No Espírito Santo, em particular, a gestão do governador Renato Casagrande (PSB) tem investido numa política de confronto, segundo Raoni, que aprofunda ainda mais a violência que supostamente se procura combater. O advogado cita inclusive o “discurso temerário” de autoridades da área de segurança pública estadual.

Em uma postagem nas redes sociais nessa terça-feira, quando comentava uma ação no Complexo da Penha, em Vitória, o comandante-geral da Polícia Militar do Espírito Santo (PMES), coronel Douglas Caus, afirmou que “invariavelmente, esses criminosos faccionados vão tombar, vamos largar o besouro sem asa no couro desses indivíduos. Se não sobreviver, vai descer no saco preto”.

“Os morros, as favelas, as periferias produzem armas? Produzem drogas? Sabemos que não. Não se ataca a distribuição, não se ataca os financiadores, o sistema financeiro que abriga o dinheiro. Pouco se fala na implementação do artigo 36 da lei de drogas, que criminaliza os financiadores. É natural indagar: por qual razão?”, questiona o advogado.

‘Negacionismo’ e maioridade penal

Nesses momentos de maior clamor popular contra a violência, crescem também os discursos de defesa da redução da maioridade penal. Mesmo políticos de esquerda têm recorrido ao punitivismo. O senador Fabiano Contarato (PT) é o autor de um projeto de lei no Congresso Nacional que prevê o aumento do tempo máximo de internação de três para cinco anos, no caso de adolescentes infratores.

No entanto, Raoni destaca que a realidade do Estado contradiz o discurso de eficácia desse tipo de medida. “O Espirito Santo já ocupa o quinto lugar em absoluto na quantidade de adolescentes internados, ainda que tenhamos uma população baixa. Sempre que as eleições se aproximam, candidatos se aproveitam de certo temor da sociedade para surfar no populismo penal, não sem apoio da mídia burguesa”, critica.
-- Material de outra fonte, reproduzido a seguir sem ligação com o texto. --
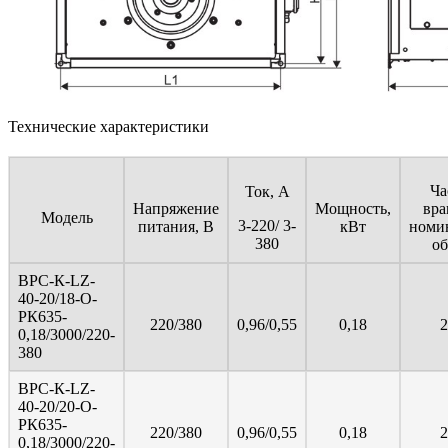
Технические характеристики
Ча
Ток, А
Напряжение
Мощность,
вра
Модель
3-220/ 3-
питания, В
кВт
номи
380
об
ВРС-К-LZ-
40-20/18-О-
РК635-
220/380
0,96/0,55
0,18
2
0,18/3000/220-
380
ВРС-К-LZ-
40-20/20-О-
РК635-
220/380
0,96/0,55
0,18
2
0,18/3000/220-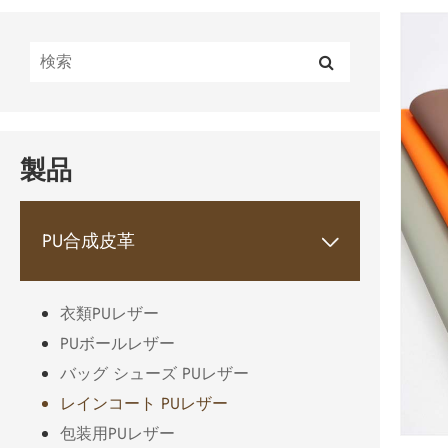
製品
PU合成皮革

衣類PUレザー
PUボールレザー
バッグ シューズ PUレザー
レインコート PUレザー
包装用PUレザー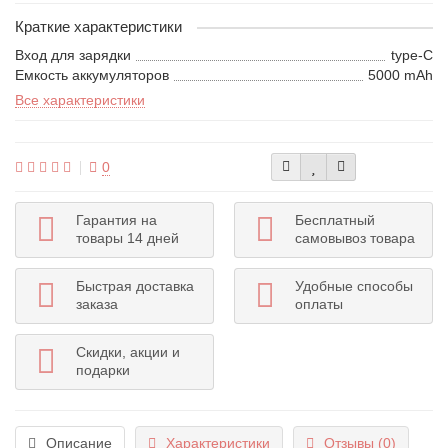
Краткие характеристики
Вход для зарядки
type-C
Емкость аккумуляторов
5000 mAh
Все характеристики
0
Гарантия на
Бесплатный
товары 14 дней
самовывоз товара
Быстрая доставка
Удобные способы
заказа
оплаты
Скидки, акции и
подарки
Описание
Характеристики
Отзывы (0)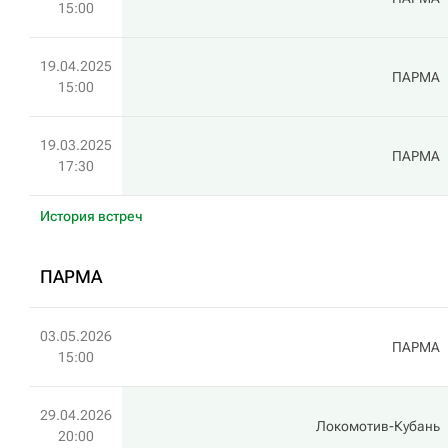
15:00
19.04.2025
ПАРМА
15:00
19.03.2025
ПАРМА
17:30
История встреч
ПАРМА
03.05.2026
ПАРМА
15:00
29.04.2026
Локомотив-Кубань
20:00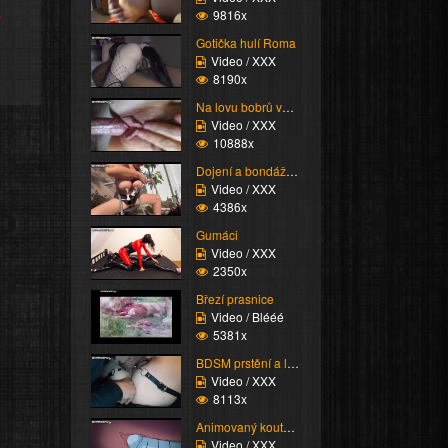
e
9816x
Gotička hulí Roma
Video / XXX
8190x
Na lovu bobrů vol.76
Video / XXX
10888x
Dojení a bondáž vemen
Video / XXX
4386x
Gumáci
Video / XXX
2350x
Březí prasnice
Video / Blééé
5381x
BDSM prstění a lízání ...
Video / XXX
8113x
Animovaný koutek vol.1...
Video / XXX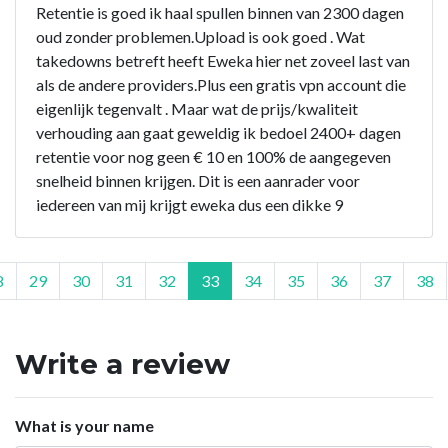
Retentie is goed ik haal spullen binnen van 2300 dagen
oud zonder problemen.Upload is ook goed . Wat
takedowns betreft heeft Eweka hier net zoveel last van
als de andere providers.Plus een gratis vpn account die
eigenlijk tegenvalt . Maar wat de prijs/kwaliteit
verhouding aan gaat geweldig ik bedoel 2400+ dagen
retentie voor nog geen € 10 en 100% de aangegeven
snelheid binnen krijgen. Dit is een aanrader voor
iedereen van mij krijgt eweka dus een dikke 9
8
29
30
31
32
33
34
35
36
37
38
Write a review
What is your name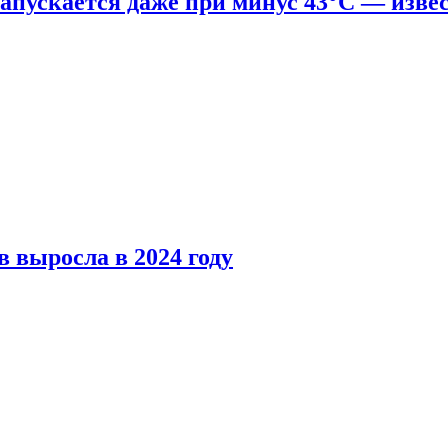
апускается даже при минус 43°С — изве
 выросла в 2024 году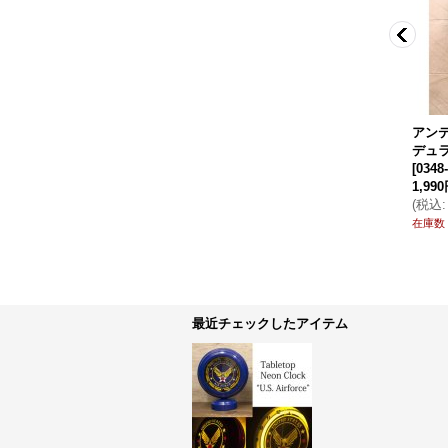
ト
ロイヤルパレス テーブルク
ビンテージ レーベルクロッ
アン
ロック ローズ シルバー
ク ホテルドパリス
[
0348-
デュラ
[
0348-0344
]
0154
]
[
0348
2,990円
(税別)
4,880円
(税別)
1,99
(
税込
:
3,289円
)
(
税込
:
5,368円
)
(
税込
:
在庫数 ◯
在庫数 ◯
在庫数
最近チェックしたアイテム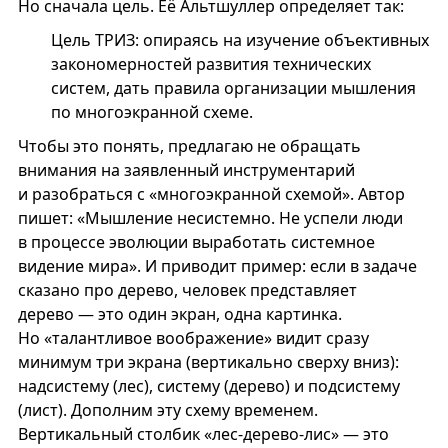
Но сначала цель. Её Альтшуллер определяет так:
Цель ТРИЗ: опираясь на изучение объективных
закономерностей развития технических
систем, дать правила организации мышления
по многоэкранной схеме.
Чтобы это понять, предлагаю не обращать
внимания на заявленный инструментарий
и разобраться с «многоэкранной схемой». Автор
пишет: «Мышление несистемно. Не успели люди
в процессе эволюции выработать системное
видение мира». И приводит пример: если в задаче
сказано про дерево, человек представляет
дерево — это один экран, одна картинка.
Но «талантливое воображение» видит сразу
минимум три экрана (вертикально сверху вниз):
надсистему (лес), систему (дерево) и подсистему
(лист). Дополним эту схему временем.
Вертикальный столбик «лес-дерево-лис» — это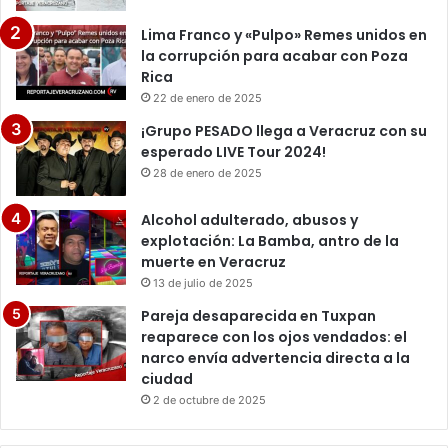
Lima Franco y «Pulpo» Remes unidos en
la corrupción para acabar con Poza
Rica
22 de enero de 2025
¡Grupo PESADO llega a Veracruz con su
esperado LIVE Tour 2024!
28 de enero de 2025
Alcohol adulterado, abusos y
explotación: La Bamba, antro de la
muerte en Veracruz
13 de julio de 2025
Pareja desaparecida en Tuxpan
reaparece con los ojos vendados: el
narco envía advertencia directa a la
ciudad
2 de octubre de 2025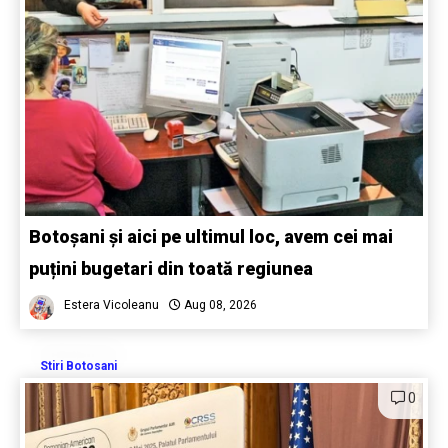
Botoșani și aici pe ultimul loc, avem cei mai
puțini bugetari din toată regiunea
Estera Vicoleanu
Aug 08, 2026
Stiri Botosani
0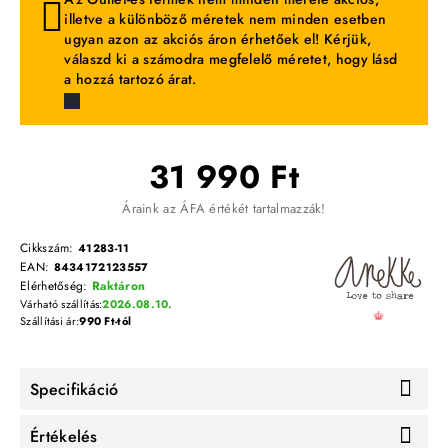
illetve a különböző méretek nem minden esetben
ugyan azon az akciós áron érhetőek el! Kérjük,
válaszd ki a számodra megfelelő méretet, hogy lásd
a hozzá tartozó árat.
31 990 Ft
Áraink az ÁFA értékét tartalmazzák!
Cikkszám:
41283-11
EAN:
8434172123557
Elérhetőség:
Raktáron
Várható szállítás:
2026.08.10.
Szállítási ár:
990 Ft-tól
Specifikáció
Értékelés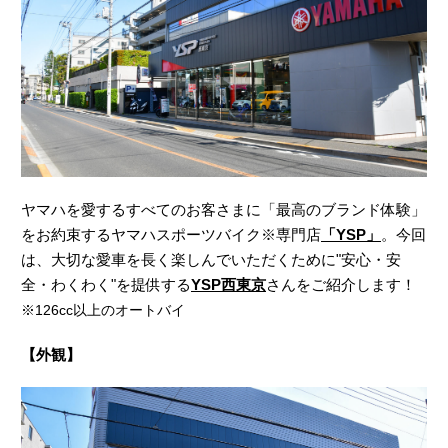
ヤマハを愛するすべてのお客さまに「最高のブランド体験」
をお約束するヤマハスポーツバイク※専門店
「YSP」
。今回
は、大切な愛車を長く楽しんでいただくために"安心・安
全・わくわく"を提供する
YSP西東京
さんをご紹介します！
※126cc以上のオートバイ
【外観】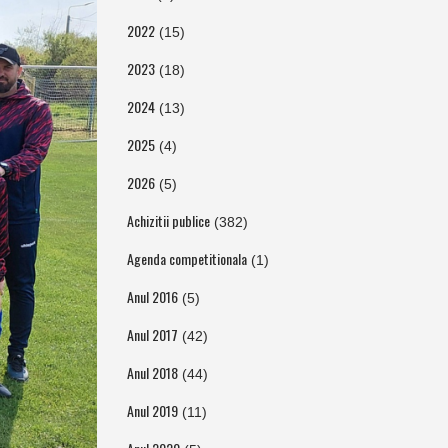
2022
(15)
2023
(18)
2024
(13)
2025
(4)
2026
(5)
Achizitii publice
(382)
Agenda competitionala
(1)
Anul 2016
(5)
Anul 2017
(42)
Anul 2018
(44)
Anul 2019
(11)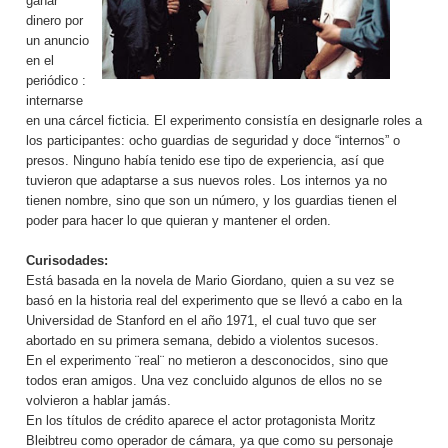
ganar
dinero por
un anuncio
en el
periódico :
internarse
en una cárcel ficticia. El experimento consistía en designarle roles a
los participantes: ocho guardias de seguridad y doce “internos” o
presos. Ninguno había tenido ese tipo de experiencia, así que
tuvieron que adaptarse a sus nuevos roles. Los internos ya no
tienen nombre, sino que son un número, y los guardias tienen el
poder para hacer lo que quieran y mantener el orden.
Curisodades:
Está basada en la novela de Mario Giordano, quien a su vez se
basó en la historia real del experimento que se llevó a cabo en la
Universidad de Stanford en el año 1971, el cual tuvo que ser
abortado en su primera semana, debido a violentos sucesos.
En el experimento ¨real¨ no metieron a desconocidos, sino que
todos eran amigos. Una vez concluido algunos de ellos no se
volvieron a hablar jamás.
En los títulos de crédito aparece el actor protagonista Moritz
Bleibtreu como operador de cámara, ya que como su personaje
Raoni acrescenta, mais uma vez, que o punitivismo tem como pano de fundo uma atuação seletiva contra jovens negros. “No Espírito Santo, mais de 95% dos adolescentes no sistema socioeducativo são negros, ao passo que apenas 1% tem renda familiar acima de quatro salários-mínimos. Esse pensamento, quase mágico, de que mais penas representariam maior segurança, é fruto de uma espécie de negacionismo, uma vez que desafia as evidências científicas e práticas”, completa.